02/29/2012 12:16PM

Jerardi: Union Rags the latest Kentucky Derby contender to have Pennsylvania ties

Barbara D. Livingston
Union Rags showed in this Fountain of Youth win that he has the ability to follow in the foosteps of Barbaro, Afleet Alex and Smarty Jones.

Time is up for the rest of the country. After dominating the Triple Crown from 2004 to 2006 (winning five of seven races with a second and a third from the 2004 Kentucky Derby through the 2006 Derby), Pennsylvania paused to collect slots cash and revel in Smarty Jones, Afleet Alex and Barbaro.

Well, Pennsylvania is back with Union Rags. Owner Phyllis Wyeth’s farm at Point Lookout, straddling Delaware and Pennsylvania, overlooks the meandering Brandywine Creek, which runs behind the nearby Brandywine River Museum, home to the art of three generations of Wyeths, including Phyllis’s husband, Jamie.

Union Rags’s trainer, Michael Matz, lives not far away in another part of Pennsylvania’s Chester County, southwest of Philadelphia, where the horse country could be mistaken for Kentucky if one did not know where one was.

It is still two months until the Derby, but Matz has been saying for months that he would not trade places with anyone. And, after watching Union Rags dominate Sunday’s Fountain of Youth Stakes, why would he want to?

Is Union Rags of the caliber of Smarty Jones, Afleet Alex and Barbaro? Time will tell, but the early returns are impossible to ignore.
Union Rags was a top 2-year-old who, after a 4-month layoff, duplicated that 2011 form on the last Sunday of February. Matz said after the race he was concerned he had not done enough with the colt. Turned out he got it just right.

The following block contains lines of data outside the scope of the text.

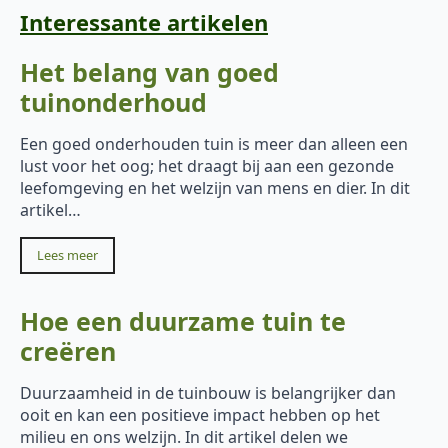
Interessante artikelen
Het belang van goed
tuinonderhoud
Een goed onderhouden tuin is meer dan alleen een
lust voor het oog; het draagt bij aan een gezonde
leefomgeving en het welzijn van mens en dier. In dit
artikel…
Lees meer
Hoe een duurzame tuin te
creëren
Duurzaamheid in de tuinbouw is belangrijker dan
ooit en kan een positieve impact hebben op het
milieu en ons welzijn. In dit artikel delen we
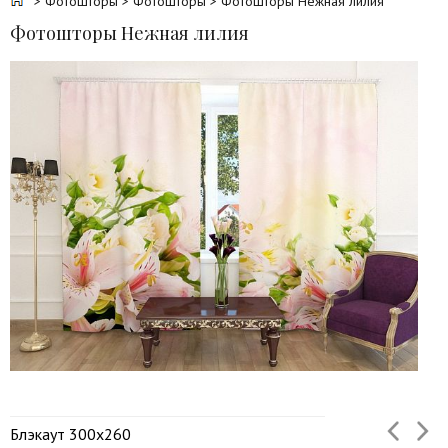
>
Фотошторы
>
Фотошторы
> Фотошторы Нежная лилия
Фотошторы Нежная лилия
Блэкаут 300х260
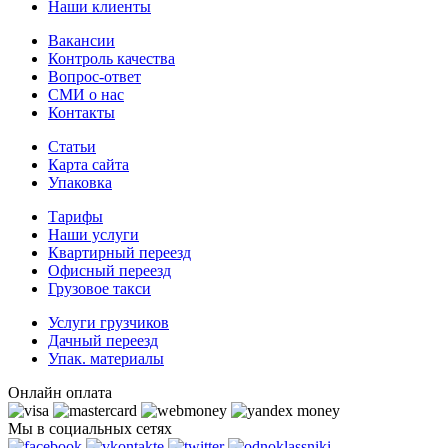
Наши клиенты
Вакансии
Контроль качества
Вопрос-ответ
СМИ о нас
Контакты
Статьи
Карта сайта
Упаковка
Тарифы
Наши услуги
Квартирный переезд
Офисный переезд
Грузовое такси
Услуги грузчиков
Дачный переезд
Упак. материалы
Онлайн оплата
Мы в социальных сетях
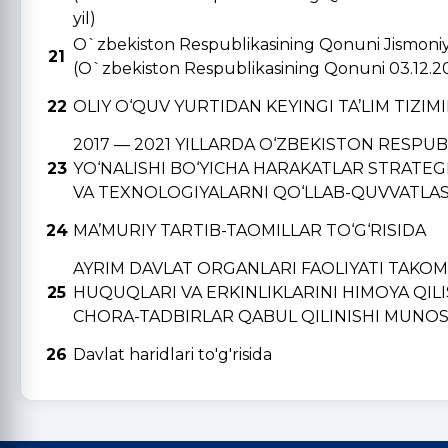
yil)
O`zbekiston Respublikasining Qonuni Jismoniy v
21
(O`zbekiston Respublikasining Qonuni 03.12.2
22
OLIY O‘QUV YURTIDAN KЕYINGI TA’LIM TIZIM
2017 — 2021 YILLARDA O‘ZBЕKISTON RЕSPU
23
YO‘NALISHI BO‘YICHA HARAKATLAR STRATЕGI
VA TЕXNOLOGIYALARNI QO‘LLAB-QUVVATLAS
24
MA’MURIY TARTIB-TAOMILLAR TO‘G‘RISIDA
AYRIM DAVLAT ORGANLARI FAOLIYATI TAKO
25
HUQUQLARI VA ERKINLIKLARINI HIMOYA QIL
CHORA-TADBIRLAR QABUL QILINISHI MUNOSA
26
Davlat haridlari to'g'risida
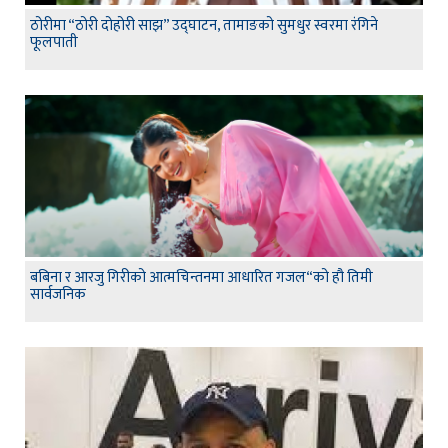
ठोरीमा “ठोरी दोहोरी साझ” उद्घाटन, तामाङको सुमधुर स्वरमा रंगिने
फूलपाती
बबिना र आरजु गिरीको आत्मचिन्तनमा आधारित गजल“को हौ तिमी
सार्वजनिक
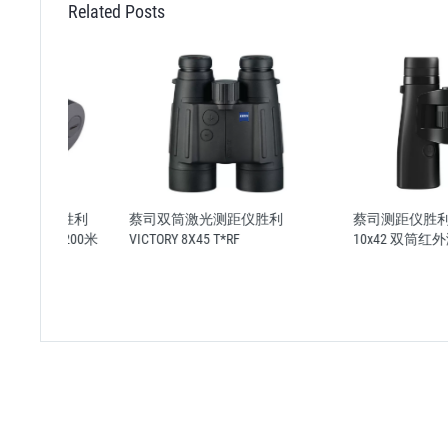
Related Posts
仪胜利
蔡司双筒激光测距仪胜利
蔡司测距仪胜利 VICTORY 
量1200米
VICTORY 8X45 T*RF
10x42 双筒红外激光测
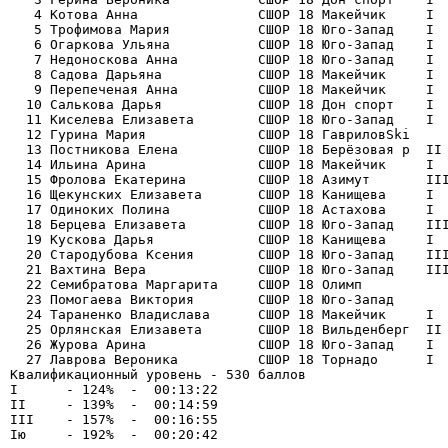
   4 Котова Анна               СШОР 18 Макейчик     I  
   5 Трофимова Мария           СШОР 18 Юго-Запад    I  
   6 Огаркова Ульяна           СШОР 18 Юго-Запад    I  
   7 Недоноскова Анна          СШОР 18 Юго-Запад    I  
   8 Садова Дарьяна            СШОР 18 Макейчик     I  
   9 Перепеченая Анна          СШОР 18 Макейчик     I  
  10 Салькова Дарья            СШОР 18 Дон спорт    I  
  11 Киселева Елизавета        СШОР 18 Юго-Запад    I  
  12 Гурина Мария              СШОР 18 ГавриловSki     
  13 Постникова Елена          СШОР 18 Берёзовая р  II 
  14 Ильина Арина              СШОР 18 Макейчик     I  
  15 Фролова Екатерина         СШОР 18 Азимут       III
  16 Щекунских Елизавета       СШОР 18 Канищева     I  
  17 Одиноких Полина           СШОР 18 Астахова     I  
  18 Берцева Елизавета         СШОР 18 Юго-Запад    III
  19 Кускова Дарья             СШОР 18 Канищева     I  
  20 Стародубова Ксения        СШОР 18 Юго-Запад    III
  21 Вахтина Вера              СШОР 18 Юго-Запад    III
  22 Семибратова Маргарита     СШОР 18 Олимп           
  23 Помогаева Виктория        СШОР 18 Юго-Запад       
  24 Тараненко Владислава      СШОР 18 Макейчик     I  
  25 Орлянская Елизавета       СШОР 18 Вильденберг  II 
  26 Журова Арина              СШОР 18 Юго-Запад    I  
  27 Лаврова Вероника          СШОР 18 Торнадо      I  
Квалификационный уровень - 530 баллов

I      - 124%  -  00:13:22

II     - 139%  -  00:14:59

III    - 157%  -  00:16:55
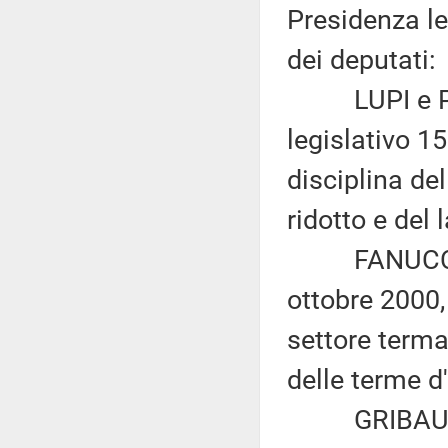
Presidenza le
dei deputati:
LUPI e PIZZ
legislativo 1
disciplina del
ridotto e del
FANUCCI ed 
ottobre 2000,
settore terma
delle terme d'
GRIBAUDO ed 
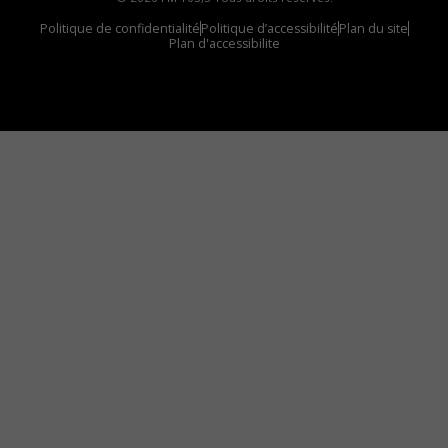
Politique de confidentialité
Politique d’accessibilité
Plan du site
Plan d'accessibilite
Comment installer notre vignette sur votre
appareil mobile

The trainer tried to lighten expectations, saying the first race was part of a process to get Union Rags, like Barbaro, to peak at Churchill Downs. If that was prep, what might the real thing look like?

In a year with a lot of speedy contenders (Hansen and Secret Circle among others), imagine how Union Rags might finish when he gets a hot, contested pace in front of him. The colt got no pace to run at in the Fountain of Youth and still inhaled the field.

When you look at Union Rags, you see this massive (17 hands) animal that is equal parts cool and competitive. Loved how when a horse came outside him on the backstretch, Union Rags just let it happen, waiting for Julien Leparoux to say it was time. Matz described Union Rags last year as having better “table manners” than Barbaro, who just wanted to run. And did – fast.

Speaking of Leparoux, Matz told me he wanted Leparoux when he decided to run Union Rags in the Saratoga Special. The rider, however, already had a commitment to ride Maan for Eddie Kenneally. At that point, Maan, like Union Rags, had run just once, winning his maiden at Churchill Downs on July 3.

Maan was entered and scratched from the Sanford, but was not entered in the Special. So, Leparoux missed out on Union Rags in August.

Interestingly, Maan, with Rajiv Maragh, is entered to run in Saturday’s Gotham Stakes at Aqueduct. The colt did not run since that first race until winning an optional claimer at Gulfstream on Feb. 9.

When Javier Castellano decided to ride Algorithms Sunday, Matz and Leparoux finally got together. Leparoux was at Palm Meadows Monday morning hanging out with Union Rags and his trainer. Leparoux is not going anywhere.

Now that Algorithms is off the Triple Crown trail, you realize once again how quickly these jockey decisions can blow up. I get that Castellano wanted to keep trainer Todd Pletcher happy, but Union Rags had shown so much in 2011. Why change?

Whatever, Leparoux, a very quiet rider, appears to fit his very relaxed mount perfectly. And he knew Sunday was just a prep, so he geared the colt down in the final yards. There will be a race where he will need to see how fast Union Rags can run. Could be the March 31 Florida Derby or the Kentucky Derby. Who isn’t looking forward to that?

Union Rags has shown something different in each of his races, winning from the back in his five-furlong debut, winning up top when he had the rail in the Special, overcoming a strange trip in the Champagne with a late explosion, just missing in the Breeders’ Cup after a giant, wide move, and then winning with total ease in the Fountain of Youth.

Notice how Union Rags broke in front of the field Sunday. This horse was eager to run, but not anxious. There is a significant difference.

Like those other Pennsylvania horses, Union Rags gives a big effort every time. There is none of this one good race, followed by a bad one. Every race is memorable.

So, the rest of you had your moment with Mine That Bird and Super Saver, Derby winners that never won again. Pennsylvania is back and it is very serious, just like Union Rags.